Hoe kijken museumdirecteuren eigenlijk naar hun eigen museum en collectie? In 'Ik zie, ik zie...' nemen museumdirecteuren je mee langs hun favoriete objecten en bijzondere plekken in zijn of haar museum. Deze keer neemt Jan Rudolph de Lorm je mee in 'zijn' Museum Singer Laren!
'Ik zie, ik zie...' is te zien op en de website van Nu te Zien en op NPO 2 Extra (te vinden op de website van NPO Start en op tv bij Ziggo op kanaal 222 en bij KPN op 88)! In 12 afleveringen krijg je een intiem inkijkje in 12 musea door de ogen van degene die het museum het beste kent!
Museumdirecteur Jan Rudolph de Lorm ziet het als zijn missie om het verhaal van de Larense kunstenaarskolonie te vertellen in Museum Singer Laren. Niet de minste kunstenaars kwamen naar het dorpje aan de hei om inspiratie op te doen: onder andere Jozef Israëls, Anton Mauve en Mondriaan.
Ook de Duitse impressionist Max Liebermann kwam elke zomer naar Laren om te schilderen. Hij maakte er onder andere Gehendes mädchen. De Lorm sprong dan ook een gat in de lucht toen het schilderij geschonken werd aan het museum.

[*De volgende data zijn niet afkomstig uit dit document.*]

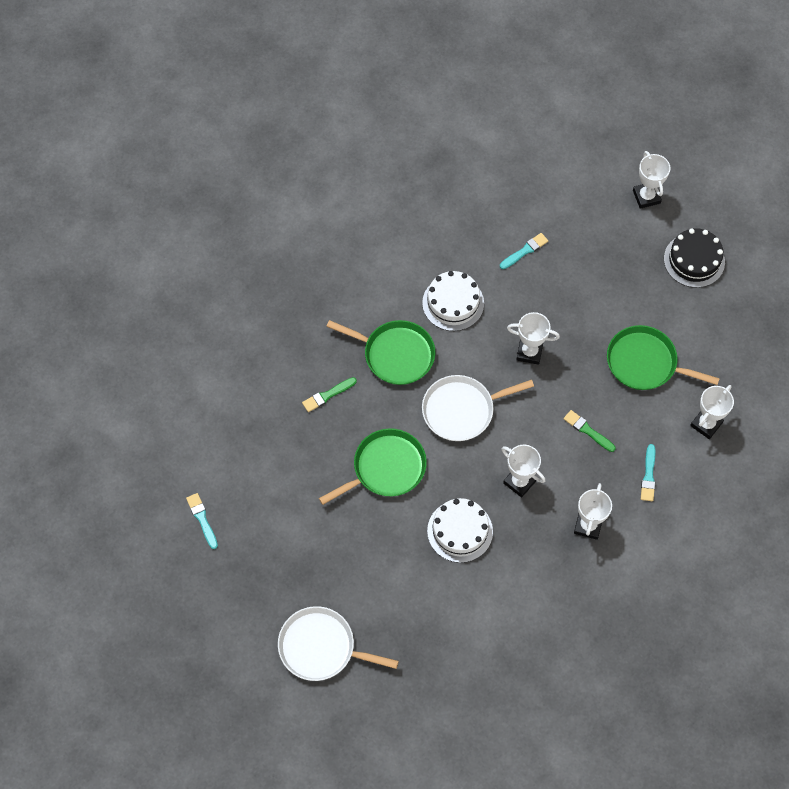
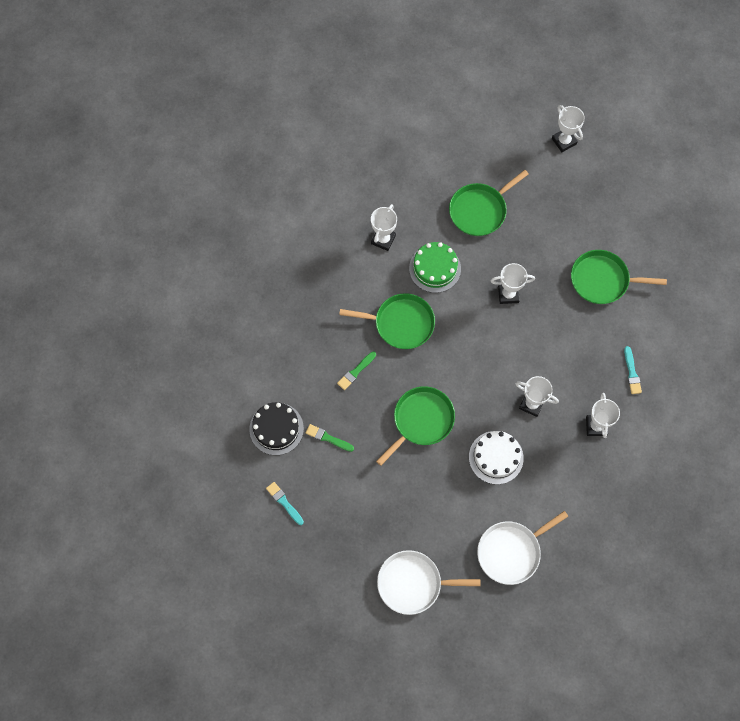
camera: 15 degrees left, 5 degrees up
(453, 303) = (435, 268): white cake -> green cake
(462, 410) = (468, 356): white pan -> white pan (511, 551)
(525, 251) = (480, 210): turquoise brush -> green pan
(587, 430) = (573, 348): green brush -> green brush (328, 438)
(694, 260) = (616, 185): black cake -> black cake (276, 428)
(706, 424) = (665, 318): white trophy -> white trophy (383, 239)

Waarom was nou juist Laren zo’n grote trekpleister voor kunstenaars? Natuurlijk biedt het prachtige natuur, maar sommige esoterici menen ook dat de aantrekkingskracht te maken heeft met de leylijnen die elkaar daar kruisen. Leylijnen zijn banen die tussen punten van geografisch belang lopen (zoals Stonehenge, de piramides of plekken waar bijzondere archeologische vondsten zijn gedaan). Op de plek waar deze lijnen elkaar kruisen zou een bepaald energetische krachtveld zijn. Of het waar is, is natuurlijk maar zeer de vraag. Wat we wel weten, is dat er waanzinnig mooie kunst gemaakt is in Laren! En daar gaat het om toch?